Ma cos' ha detto il supereroe calato nella fossa dei leoni per domarli? Nulla che non avrebbe potuto affermare l'italiano medio, seppure esprimendolo in maniera più pedestre. Ha cercato di ridestare l'orgoglio nazionale spiegando che siamo un Paese meraviglioso e all'estero ci stimano più di quando non lo facciamo noi. Però quando è passato alla radiografia della situazione, la realtà è apparsa tutt' altro che favolosa. La sanità va riformata perché i medici sono lontani dai pazienti, che devono farsi ricoverare per essere curati. La pubblica amministrazione è refrattaria al lavoro e ha approfittato del lockdown per non fare nulla, tant' è che è sommersa dagli arretrati. La giustizia è stata derubricata a branca dell'impiego statale, e come tale, afflitta dai medesimi problemi di inefficienza e paralisi. Chissà se questo vuol dire che Brunetta e Cartabia avranno mano libera? Quanto alla scuola, terza nota pubblica dolente, si è perso solo del gran tempo, tant' è che, senza timore di sfidare sindacati e decine di migliaia di professori, Draghi ribadisce in Aula la sua idea di prolungare l'anno scolastico e accorciare le vacanze. E poi ci sono le tasse, che SuperMario, senza dirlo chiaramente, giudica complicate, irrazionali, inique e dal peso ingente e mal distribuito, comunque da rifare da cima a piedi, e non è compito da politici ma da qualcuno che ci capisce; questo il banchiere lo scandisce a chiare lettere.

 

 

 

Finita la ricreazione

Lo sapevamo tutti, che le cose non andavano. Il romano d'America e d'Europa, che nei 50 minuti di discorso ha un solo svarione, quando per dire «il nostro Paese» gli scappa «il vost..», ha sancito papale che il regno è nudo, perché i precedenti regnanti lo hanno spogliato per decenni. E adesso l'unica cosa da fare è rimboccarsi le maniche e non rompere le scatole. Le giornate di ieri e di oggi sono, nella mente del premier, l'ultima ricreazione della politica, alla quale l'unto da Mattarella concede l'onore delle armi, dichiarando con una pietosa menzogna che il suo arrivo non è un passo indietro dei partiti ma uno in avanti, perché così si avvicinano ai problemi della gente.

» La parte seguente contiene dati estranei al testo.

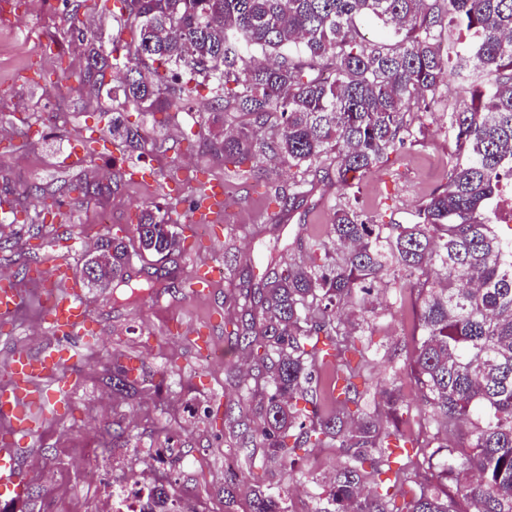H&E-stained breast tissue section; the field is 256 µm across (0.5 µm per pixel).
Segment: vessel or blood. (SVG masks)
<instances>
[{
	"mask_svg": "<svg viewBox=\"0 0 512 512\" xmlns=\"http://www.w3.org/2000/svg\"><path fill=\"white\" fill-rule=\"evenodd\" d=\"M205 203L191 212V225L213 224L224 214V195L219 186L204 188ZM49 330L59 340L83 333L89 313L82 302L83 285L71 272L65 258L53 262L42 290ZM25 300V292L13 277L0 278V318L13 316ZM69 351L59 347L47 355L14 357L8 371V383L0 387V418L9 420L15 433L26 442L40 436V415L46 409H58V398L45 392L41 382L60 377L70 365ZM20 451L0 446V497L17 498L26 491L25 479L18 467Z\"/></svg>",
	"mask_w": 512,
	"mask_h": 512,
	"instance_id": "obj_1",
	"label": "vessel or blood"
}]
</instances>
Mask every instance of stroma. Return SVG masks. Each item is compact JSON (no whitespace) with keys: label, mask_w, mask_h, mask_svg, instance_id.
Listing matches in <instances>:
<instances>
[{"label":"stroma","mask_w":512,"mask_h":512,"mask_svg":"<svg viewBox=\"0 0 512 512\" xmlns=\"http://www.w3.org/2000/svg\"><path fill=\"white\" fill-rule=\"evenodd\" d=\"M87 38L111 46L120 28L110 19L80 11L70 18L62 0H12L0 11V199L25 187L56 188L71 176L67 155L98 128L89 112H62V102L74 100L76 75L83 62L76 29ZM471 98L459 81L441 85L422 119L411 145L389 155L381 167L360 182V206L370 214L408 224L419 203L447 181L453 143L448 134V108ZM211 96L201 91L194 109L170 116L155 126L152 116L128 109L130 122L146 128L150 140H163L164 150L136 160L120 152L84 160L100 179L117 171L125 185L107 205L86 199L64 219L44 225L34 235L27 225L0 222V273L22 282L25 305L0 322V384L14 354L38 353L54 347L35 268L65 256L81 269L82 256L101 235L125 224L142 204L167 200L173 222L184 223L202 182L223 185L231 211L217 227L199 226L186 232L177 255L172 288L141 292L139 299L117 298L111 289H84L93 340L75 348L64 378L45 381L65 409L42 415L37 443L24 445L19 467L28 484L19 500L0 498V512H112V491L140 481L159 479L149 457L175 438L183 456L177 463L175 491L194 512H224L221 489L227 467L239 474L236 512H250L255 484L272 478L261 452L231 456L224 440V407L237 404L242 391L238 370L244 358L235 337L224 328L228 310L229 272L216 278L205 296L188 295L183 283L203 264L222 267L225 252L253 257L270 246H287L295 234L324 235L336 203L334 185L317 186L307 203L287 218L269 204L265 190L247 174L226 168L205 147H189L187 138L206 127ZM372 344L377 351V375L398 371L404 381L403 399L412 408L406 428L418 433L421 403L408 381L410 304H396L390 294H378ZM210 336L213 351L203 356L194 329ZM121 362L137 381L135 395L112 389V364ZM126 430L113 439L115 421ZM95 464L99 479L88 482L81 468ZM343 460L335 448L305 452L298 463L299 487L288 495L290 512H327L325 478Z\"/></svg>","instance_id":"35a3bbf8"}]
</instances>
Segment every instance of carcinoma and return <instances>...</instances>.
<instances>
[{"instance_id": "obj_1", "label": "carcinoma", "mask_w": 512, "mask_h": 512, "mask_svg": "<svg viewBox=\"0 0 512 512\" xmlns=\"http://www.w3.org/2000/svg\"><path fill=\"white\" fill-rule=\"evenodd\" d=\"M131 34L134 50L118 87L109 86L119 48L106 51L76 29L87 91L83 108L99 114L109 136L97 144L145 149L131 106L154 115L190 111L201 85L210 86L212 125L235 124L204 145L236 168L249 166L269 180L267 161L295 170L288 187L273 185L283 215L298 211L317 185L336 183V208L325 236L306 243V259L273 248L253 282L238 278L239 316L232 333L256 366L260 389L254 430L242 415L224 412V433L243 452L260 447L281 466L276 482L254 486L250 512H288L286 485L296 479L298 448H340L345 460L328 493L332 512H402L390 489L408 478L418 447L404 429L409 406L401 378L382 386L383 403L348 420L360 406L358 383L373 379L375 359L366 296L378 288L403 298L416 312L410 380L421 398L424 447L436 459V484L420 489L408 512H512V234L491 224V200L512 172V0H82ZM473 34V51L443 54V14ZM381 24L385 41L367 42L357 21ZM472 86L471 101L453 107V161L448 181L416 212L415 223L376 220L359 204L357 181L389 154L415 141V122L445 79ZM112 104L106 106L101 94ZM122 177L103 184L82 170L56 190H26L40 223L77 193L107 201ZM132 237L102 236V258L88 285H128L133 258L142 286L166 280L180 253L169 204L152 202L129 225ZM112 386L130 391L127 370L113 365ZM311 404L308 413L297 401ZM468 427L459 449L448 433ZM388 490L368 495L363 484ZM236 475L224 477L225 512H235ZM143 512H187L165 483L149 488Z\"/></svg>"}]
</instances>
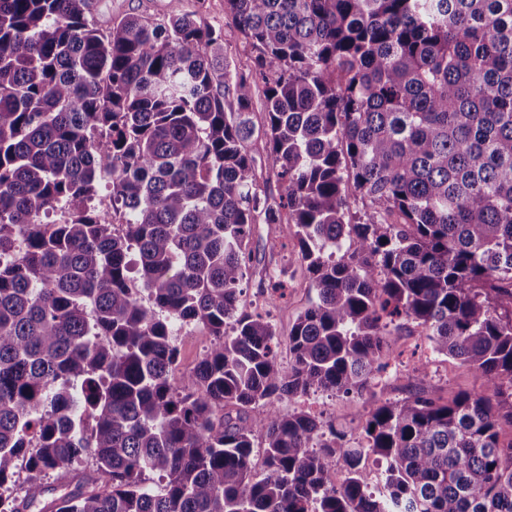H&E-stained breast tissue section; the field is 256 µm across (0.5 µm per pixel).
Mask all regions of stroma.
<instances>
[{
    "label": "stroma",
    "instance_id": "obj_1",
    "mask_svg": "<svg viewBox=\"0 0 512 512\" xmlns=\"http://www.w3.org/2000/svg\"><path fill=\"white\" fill-rule=\"evenodd\" d=\"M170 0H96L94 18L100 28L128 14L160 17L167 13ZM184 12L200 13L203 20L224 31V42L230 70L247 71L252 50L238 33L232 16L224 10V0H180ZM250 118L254 136L250 148L256 158V185L260 193L277 198L283 193L278 169L268 159L263 141L266 131L265 96L263 85L253 87ZM249 248L253 267L247 273L239 310L246 314L270 315L276 330L278 361L288 364V336L297 317L316 297L312 278L300 254L297 239L283 232L278 224H256ZM286 270L283 289L271 288L266 277L272 270ZM212 342L208 332L200 327H183L177 336L179 366L172 373V384L181 391L192 386L191 374L198 360ZM385 342L392 356L389 367L382 373L374 388L380 401H396L406 397L410 384L452 399L458 392L478 387V374L458 360L433 353L420 327L408 324L402 328L388 327ZM428 360L429 371L424 379H417L414 368L421 360ZM322 418L345 434L347 441L357 442L363 433L364 402L359 398L328 393L317 394Z\"/></svg>",
    "mask_w": 512,
    "mask_h": 512
}]
</instances>
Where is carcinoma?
<instances>
[{
	"label": "carcinoma",
	"instance_id": "obj_1",
	"mask_svg": "<svg viewBox=\"0 0 512 512\" xmlns=\"http://www.w3.org/2000/svg\"><path fill=\"white\" fill-rule=\"evenodd\" d=\"M178 3L103 31L92 0H0V488L23 459L37 512H512V0H224L256 51L233 80ZM257 76L285 204L255 188ZM284 207L317 292L286 368L239 312ZM409 322L481 386L375 401L355 445L275 406L370 392ZM49 470L76 485L44 506ZM176 340L179 366L171 374L170 380L179 391H187L192 386V370L210 347L212 336L201 327L185 326L178 332Z\"/></svg>",
	"mask_w": 512,
	"mask_h": 512
}]
</instances>
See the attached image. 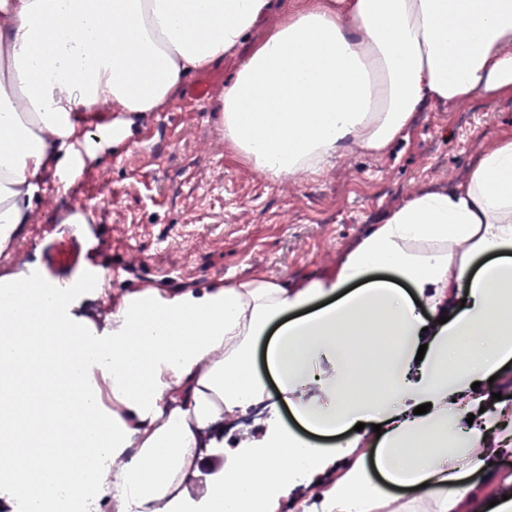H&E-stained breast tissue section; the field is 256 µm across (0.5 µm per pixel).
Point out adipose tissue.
I'll list each match as a JSON object with an SVG mask.
<instances>
[{
  "mask_svg": "<svg viewBox=\"0 0 512 512\" xmlns=\"http://www.w3.org/2000/svg\"><path fill=\"white\" fill-rule=\"evenodd\" d=\"M235 57L225 139L270 176L314 174L352 148L384 153L429 102L512 98V0H294L283 13L276 0H0V258L46 174L71 170L75 113L117 101L114 126L132 136L189 77ZM26 281L0 277L12 512H88L105 497L112 512H279L301 484L319 491L299 512H458L467 473L512 453V399L480 386L512 365V131L465 182L388 210L337 272L303 286L135 288L99 329L72 314L70 289ZM368 336L394 359L366 381L352 344ZM263 341L303 422H383L375 450L310 445L271 421L202 471L225 425L270 398L253 365ZM323 358L334 374L318 373ZM24 423L48 443L65 424L89 451L16 452Z\"/></svg>",
  "mask_w": 512,
  "mask_h": 512,
  "instance_id": "obj_1",
  "label": "adipose tissue"
}]
</instances>
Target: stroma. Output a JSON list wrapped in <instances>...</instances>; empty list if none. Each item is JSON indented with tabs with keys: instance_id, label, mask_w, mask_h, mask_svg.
I'll return each instance as SVG.
<instances>
[{
	"instance_id": "stroma-1",
	"label": "stroma",
	"mask_w": 512,
	"mask_h": 512,
	"mask_svg": "<svg viewBox=\"0 0 512 512\" xmlns=\"http://www.w3.org/2000/svg\"><path fill=\"white\" fill-rule=\"evenodd\" d=\"M188 90L148 116L154 129L134 150L155 157L141 168L99 153L81 198H113L95 215L63 205L22 225L14 261L68 280L92 261L122 266L113 298L134 288L206 287L261 276L300 284L334 270L386 209L423 189L461 181L497 135L512 130V100L475 95L463 104L430 103L383 155L351 149L314 175L270 177L227 143L215 100L189 106ZM207 140L211 153L194 148ZM148 261L128 263L131 249Z\"/></svg>"
}]
</instances>
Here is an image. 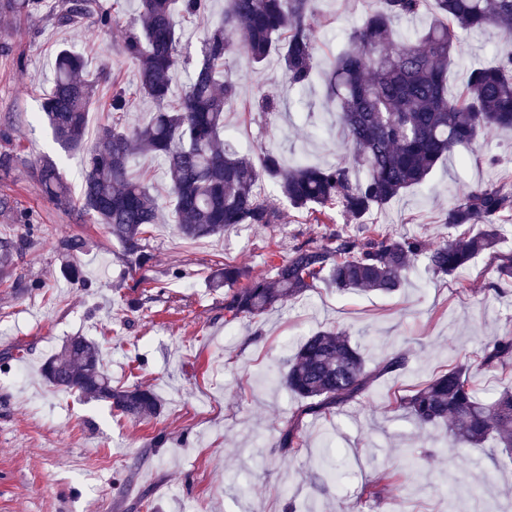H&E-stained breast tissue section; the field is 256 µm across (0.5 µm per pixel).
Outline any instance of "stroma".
<instances>
[{"mask_svg": "<svg viewBox=\"0 0 512 512\" xmlns=\"http://www.w3.org/2000/svg\"><path fill=\"white\" fill-rule=\"evenodd\" d=\"M102 3L121 19L106 32L90 24L58 26L62 0H48L34 16L0 14V129L10 130L0 138V152L16 156L13 169L0 172V197L13 204L0 210V238L28 239L12 278L0 284V512H286L292 503L299 512H470L472 491L482 495L485 512H512V455L490 443L448 447L442 427L425 446L414 423L388 402L391 390L408 392L438 370L466 362L485 340L512 331V280L494 272L497 255L512 253V220L503 223L496 254L478 256L461 273L431 276L420 259L402 289L389 295L339 291L320 281L259 318L230 321L223 289L211 285L216 265L270 279L296 247L327 244L336 232L358 233V225L336 209L324 223H309L267 179L261 188L281 206V223L186 239L171 221L163 166L144 156L133 171L157 196L161 219L145 242L148 267L128 271L105 225L56 207L36 180L49 160L72 192L82 184L81 156L55 142L42 114L61 46L112 65L114 79L100 83L89 114L88 143L112 120L107 103L114 87L134 96L128 127L155 110L136 96L135 68L121 52L137 0ZM375 7L374 0H316L332 24L319 35L321 75L308 90L288 87L278 57L258 67L234 56L239 93L224 115L225 138L240 153L271 150L288 164L301 157L313 165L351 161L322 75ZM223 10L224 0H215L208 19L180 22L181 64L170 103L191 79L203 39ZM497 45L490 30L465 36L462 55L448 70L449 89L464 85L470 63L490 62ZM264 92L283 95L279 112L253 109ZM309 106L320 113L319 125L304 123ZM493 157L499 166H490ZM508 175L512 131L488 132L369 222L396 236L439 242L452 234L439 216L467 186ZM18 210L36 215L34 228L16 223ZM74 236L85 242L74 257L82 271L78 283L60 273V243ZM328 328L359 343L376 377L330 416L305 418L303 447L292 454L279 448L278 431L298 401L279 378L305 337ZM72 336L99 343L113 385L153 388L164 403L161 415L119 419L108 403L50 387L40 368ZM398 354L406 368L378 374ZM326 453L342 463L331 477L319 468ZM386 471L397 474V484L381 502L365 501V485Z\"/></svg>", "mask_w": 512, "mask_h": 512, "instance_id": "obj_1", "label": "stroma"}]
</instances>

Come a sottintendere che, fino a ieri, se ne sbattevano. «Vi ringrazio per la stima, ma giudicatemi dal lavoro che farò» ammonisce la platea il nuovo premier, marcando la distanza tra sé e i parolai del Parlamento. Draghi non nomina reddito di cittadinanza né pensioni, ma non perché non intenda porvi mano. Lo si capisce quando parla di sacrifici da fare per i figli, come era usanza delle vecchie generazioni, e di lotta agli sprechi, ognuno dei quali è un torto ai giovani. Interviene invece sull'immigrazione e denuncia come un'anomalia non più accettabile la politica d'accoglienza dell'Italia, specie se paragonata agli altri Paesi Ue, che il banchiere europeista richiama ai loro doveri di solidarietà. Tante belle parole, finora buone per cullare la prima notte degli italiani agli ordini di Draghi, che ha specificato di andare a Palazzo Chigi per durare, perché solo così si incide. Altrimenti anche lui finirà vittima del sonno della ragione che da lustri accomuna politici e cittadini.